- _What is required_
Copy each line in the data that includes the word "atau".

--- Available records Enclosed Below ---

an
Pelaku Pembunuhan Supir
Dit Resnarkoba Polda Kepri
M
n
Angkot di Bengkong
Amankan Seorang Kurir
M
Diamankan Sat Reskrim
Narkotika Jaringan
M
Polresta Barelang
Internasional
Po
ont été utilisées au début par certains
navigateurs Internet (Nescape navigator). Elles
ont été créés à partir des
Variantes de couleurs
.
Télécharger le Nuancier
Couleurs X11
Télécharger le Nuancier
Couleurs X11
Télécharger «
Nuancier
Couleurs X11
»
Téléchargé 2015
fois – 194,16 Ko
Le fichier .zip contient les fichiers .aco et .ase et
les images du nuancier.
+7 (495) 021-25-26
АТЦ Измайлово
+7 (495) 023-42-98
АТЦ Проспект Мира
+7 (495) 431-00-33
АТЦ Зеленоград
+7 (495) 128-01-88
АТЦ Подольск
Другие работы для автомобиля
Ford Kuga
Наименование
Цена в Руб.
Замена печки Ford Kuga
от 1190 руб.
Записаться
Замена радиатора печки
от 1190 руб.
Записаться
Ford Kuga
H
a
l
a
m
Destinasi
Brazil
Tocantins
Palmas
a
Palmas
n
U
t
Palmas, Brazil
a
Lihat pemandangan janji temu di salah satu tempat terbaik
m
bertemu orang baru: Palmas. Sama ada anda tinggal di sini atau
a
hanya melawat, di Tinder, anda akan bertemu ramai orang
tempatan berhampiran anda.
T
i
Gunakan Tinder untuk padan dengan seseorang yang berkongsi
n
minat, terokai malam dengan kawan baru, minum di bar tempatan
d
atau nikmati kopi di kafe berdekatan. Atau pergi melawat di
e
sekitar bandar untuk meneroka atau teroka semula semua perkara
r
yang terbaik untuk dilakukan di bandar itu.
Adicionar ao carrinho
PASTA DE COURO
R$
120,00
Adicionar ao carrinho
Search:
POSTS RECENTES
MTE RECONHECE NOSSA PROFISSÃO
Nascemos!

--- End of Enclosed Available records ---

- _Written answer_
bertemu orang baru: Palmas. Sama ada anda tinggal di sini atau
atau nikmati kopi di kafe berdekatan. Atau pergi melawat di
sekitar bandar untuk meneroka atau teroka semula semua perkara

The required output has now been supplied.